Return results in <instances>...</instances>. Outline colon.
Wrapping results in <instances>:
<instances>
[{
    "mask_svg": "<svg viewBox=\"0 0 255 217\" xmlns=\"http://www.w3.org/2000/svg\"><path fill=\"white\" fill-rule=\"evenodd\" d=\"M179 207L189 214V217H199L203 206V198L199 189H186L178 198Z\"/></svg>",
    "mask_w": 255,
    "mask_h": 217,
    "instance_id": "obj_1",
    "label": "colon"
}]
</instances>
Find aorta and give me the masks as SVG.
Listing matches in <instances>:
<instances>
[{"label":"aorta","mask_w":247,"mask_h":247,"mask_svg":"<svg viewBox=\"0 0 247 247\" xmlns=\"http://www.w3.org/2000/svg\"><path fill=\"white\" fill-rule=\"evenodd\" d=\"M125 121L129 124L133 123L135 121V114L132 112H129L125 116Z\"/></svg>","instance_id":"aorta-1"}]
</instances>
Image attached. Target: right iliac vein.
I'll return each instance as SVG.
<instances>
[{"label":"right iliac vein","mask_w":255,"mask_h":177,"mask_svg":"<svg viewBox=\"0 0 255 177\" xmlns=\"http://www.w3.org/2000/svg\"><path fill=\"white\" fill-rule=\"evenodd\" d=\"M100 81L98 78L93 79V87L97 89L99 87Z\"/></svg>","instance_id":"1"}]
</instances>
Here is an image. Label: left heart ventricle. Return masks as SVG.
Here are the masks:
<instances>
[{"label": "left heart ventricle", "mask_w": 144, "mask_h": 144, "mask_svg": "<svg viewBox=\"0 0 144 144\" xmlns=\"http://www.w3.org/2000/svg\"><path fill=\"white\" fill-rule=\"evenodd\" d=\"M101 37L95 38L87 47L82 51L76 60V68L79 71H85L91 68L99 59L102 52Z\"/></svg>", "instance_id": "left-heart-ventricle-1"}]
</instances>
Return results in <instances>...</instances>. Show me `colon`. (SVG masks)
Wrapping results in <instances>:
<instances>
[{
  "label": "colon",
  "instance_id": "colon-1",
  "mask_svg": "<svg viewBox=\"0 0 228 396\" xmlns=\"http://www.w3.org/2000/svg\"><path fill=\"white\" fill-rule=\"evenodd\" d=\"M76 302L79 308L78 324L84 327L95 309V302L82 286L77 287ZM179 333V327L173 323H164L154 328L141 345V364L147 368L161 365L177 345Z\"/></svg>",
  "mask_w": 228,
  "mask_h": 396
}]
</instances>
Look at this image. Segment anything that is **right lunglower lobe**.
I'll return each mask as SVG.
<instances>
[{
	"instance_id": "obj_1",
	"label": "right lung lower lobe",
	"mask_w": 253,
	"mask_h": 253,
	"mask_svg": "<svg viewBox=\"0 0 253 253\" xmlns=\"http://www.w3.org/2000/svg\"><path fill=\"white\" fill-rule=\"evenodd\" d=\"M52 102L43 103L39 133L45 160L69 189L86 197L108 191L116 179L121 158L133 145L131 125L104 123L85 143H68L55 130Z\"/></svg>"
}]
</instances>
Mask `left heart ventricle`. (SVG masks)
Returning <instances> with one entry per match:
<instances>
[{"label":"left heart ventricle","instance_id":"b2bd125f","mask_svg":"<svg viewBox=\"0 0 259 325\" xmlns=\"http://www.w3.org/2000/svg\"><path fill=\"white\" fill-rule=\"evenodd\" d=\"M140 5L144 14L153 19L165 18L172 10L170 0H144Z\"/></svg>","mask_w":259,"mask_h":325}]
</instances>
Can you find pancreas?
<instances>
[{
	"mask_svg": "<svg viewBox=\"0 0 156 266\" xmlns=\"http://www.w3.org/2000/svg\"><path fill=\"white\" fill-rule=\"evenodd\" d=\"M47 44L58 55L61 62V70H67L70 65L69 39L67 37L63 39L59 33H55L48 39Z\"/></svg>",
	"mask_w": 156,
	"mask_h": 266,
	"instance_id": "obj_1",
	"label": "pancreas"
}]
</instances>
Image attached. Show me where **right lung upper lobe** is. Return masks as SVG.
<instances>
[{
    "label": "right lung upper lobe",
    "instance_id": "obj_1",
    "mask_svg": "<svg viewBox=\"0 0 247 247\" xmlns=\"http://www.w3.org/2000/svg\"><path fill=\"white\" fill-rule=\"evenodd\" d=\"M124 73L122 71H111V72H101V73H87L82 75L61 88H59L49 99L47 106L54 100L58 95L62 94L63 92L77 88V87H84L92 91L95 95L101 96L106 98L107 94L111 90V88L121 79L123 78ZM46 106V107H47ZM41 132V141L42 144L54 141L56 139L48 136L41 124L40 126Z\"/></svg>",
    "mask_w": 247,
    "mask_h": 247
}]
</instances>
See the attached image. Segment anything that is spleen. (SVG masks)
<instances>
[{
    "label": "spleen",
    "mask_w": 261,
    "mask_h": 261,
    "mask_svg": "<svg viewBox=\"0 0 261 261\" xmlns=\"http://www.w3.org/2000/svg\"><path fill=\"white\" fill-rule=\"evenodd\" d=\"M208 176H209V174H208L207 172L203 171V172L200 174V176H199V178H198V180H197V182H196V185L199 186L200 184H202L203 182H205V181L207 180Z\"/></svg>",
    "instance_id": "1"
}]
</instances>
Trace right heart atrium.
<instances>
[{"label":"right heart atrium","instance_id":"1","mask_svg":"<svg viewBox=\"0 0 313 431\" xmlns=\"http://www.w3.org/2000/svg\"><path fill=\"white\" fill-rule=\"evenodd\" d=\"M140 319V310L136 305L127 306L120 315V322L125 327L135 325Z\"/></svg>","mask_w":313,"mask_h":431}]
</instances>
────────
EXERCISE OBJECTIVE: Write out all of the items above again, character for character and without any change.

RESPONSE TO THIS EXERCISE:
Return results in <instances>...</instances>. Outline colon.
Wrapping results in <instances>:
<instances>
[{
    "mask_svg": "<svg viewBox=\"0 0 255 217\" xmlns=\"http://www.w3.org/2000/svg\"><path fill=\"white\" fill-rule=\"evenodd\" d=\"M179 207L189 214V217H199L203 206V198L199 189H186L178 198Z\"/></svg>",
    "mask_w": 255,
    "mask_h": 217,
    "instance_id": "obj_1",
    "label": "colon"
}]
</instances>
Find aorta and give me the masks as SVG.
Listing matches in <instances>:
<instances>
[{"label":"aorta","mask_w":247,"mask_h":247,"mask_svg":"<svg viewBox=\"0 0 247 247\" xmlns=\"http://www.w3.org/2000/svg\"><path fill=\"white\" fill-rule=\"evenodd\" d=\"M125 121L129 124L133 123L135 121V114L132 112H129L125 116Z\"/></svg>","instance_id":"aorta-1"}]
</instances>
Image attached. Target: right iliac vein.
I'll return each instance as SVG.
<instances>
[{"label":"right iliac vein","mask_w":255,"mask_h":177,"mask_svg":"<svg viewBox=\"0 0 255 177\" xmlns=\"http://www.w3.org/2000/svg\"><path fill=\"white\" fill-rule=\"evenodd\" d=\"M100 81L98 78L93 79V87L97 89L99 87Z\"/></svg>","instance_id":"1"}]
</instances>
Here is an image. Label: left heart ventricle. Return masks as SVG.
Here are the masks:
<instances>
[{"label": "left heart ventricle", "mask_w": 144, "mask_h": 144, "mask_svg": "<svg viewBox=\"0 0 144 144\" xmlns=\"http://www.w3.org/2000/svg\"><path fill=\"white\" fill-rule=\"evenodd\" d=\"M101 37L95 38L87 47L82 51L76 60V68L79 71H85L91 68L99 59L102 52Z\"/></svg>", "instance_id": "left-heart-ventricle-1"}]
</instances>
Return results in <instances>...</instances>. Show me `colon`. (SVG masks)
Wrapping results in <instances>:
<instances>
[{
  "label": "colon",
  "instance_id": "colon-1",
  "mask_svg": "<svg viewBox=\"0 0 228 396\" xmlns=\"http://www.w3.org/2000/svg\"><path fill=\"white\" fill-rule=\"evenodd\" d=\"M76 302L79 308L78 324L84 327L95 309V302L82 286L77 287ZM179 333V327L173 323H164L154 328L141 345V364L147 368L161 365L177 345Z\"/></svg>",
  "mask_w": 228,
  "mask_h": 396
}]
</instances>
Look at this image. Segment anything that is **right lunglower lobe**.
I'll return each mask as SVG.
<instances>
[{
	"instance_id": "obj_1",
	"label": "right lung lower lobe",
	"mask_w": 253,
	"mask_h": 253,
	"mask_svg": "<svg viewBox=\"0 0 253 253\" xmlns=\"http://www.w3.org/2000/svg\"><path fill=\"white\" fill-rule=\"evenodd\" d=\"M52 102L43 103L39 133L45 160L69 189L86 197L108 191L116 179L121 158L133 145L131 125L104 123L85 143H68L55 130Z\"/></svg>"
}]
</instances>
Mask `left heart ventricle`. (SVG masks)
Returning <instances> with one entry per match:
<instances>
[{"label":"left heart ventricle","instance_id":"b2bd125f","mask_svg":"<svg viewBox=\"0 0 259 325\" xmlns=\"http://www.w3.org/2000/svg\"><path fill=\"white\" fill-rule=\"evenodd\" d=\"M140 5L144 14L153 19L165 18L172 10L170 0H144Z\"/></svg>","mask_w":259,"mask_h":325}]
</instances>
Can you find pancreas?
<instances>
[{
	"mask_svg": "<svg viewBox=\"0 0 156 266\" xmlns=\"http://www.w3.org/2000/svg\"><path fill=\"white\" fill-rule=\"evenodd\" d=\"M47 44L58 55L61 62V70H67L70 65L69 39L67 37L63 39L59 33H55L48 39Z\"/></svg>",
	"mask_w": 156,
	"mask_h": 266,
	"instance_id": "obj_1",
	"label": "pancreas"
}]
</instances>
Image attached. Show me where **right lung upper lobe** is. Return masks as SVG.
<instances>
[{
    "label": "right lung upper lobe",
    "instance_id": "obj_1",
    "mask_svg": "<svg viewBox=\"0 0 247 247\" xmlns=\"http://www.w3.org/2000/svg\"><path fill=\"white\" fill-rule=\"evenodd\" d=\"M124 73L122 71H111V72H101V73H87L82 75L61 88H59L49 99L47 106L54 100L58 95L62 94L63 92L77 88V87H84L92 91L95 95L101 96L106 98L107 94L111 90V88L121 79L123 78ZM46 106V107H47ZM41 132V141L42 144L54 141L56 139L48 136L41 124L40 126Z\"/></svg>",
    "mask_w": 247,
    "mask_h": 247
}]
</instances>
See the attached image. Segment anything that is spleen. (SVG masks)
<instances>
[{
    "label": "spleen",
    "mask_w": 261,
    "mask_h": 261,
    "mask_svg": "<svg viewBox=\"0 0 261 261\" xmlns=\"http://www.w3.org/2000/svg\"><path fill=\"white\" fill-rule=\"evenodd\" d=\"M208 176H209V174H208L207 172L203 171V172L200 174V176H199V178H198V180H197V182H196V185L199 186L200 184H202L203 182H205V181L207 180Z\"/></svg>",
    "instance_id": "1"
}]
</instances>
Trace right heart atrium.
<instances>
[{"label":"right heart atrium","instance_id":"1","mask_svg":"<svg viewBox=\"0 0 313 431\" xmlns=\"http://www.w3.org/2000/svg\"><path fill=\"white\" fill-rule=\"evenodd\" d=\"M140 319V310L136 305L127 306L120 315V322L125 327L135 325Z\"/></svg>","mask_w":313,"mask_h":431}]
</instances>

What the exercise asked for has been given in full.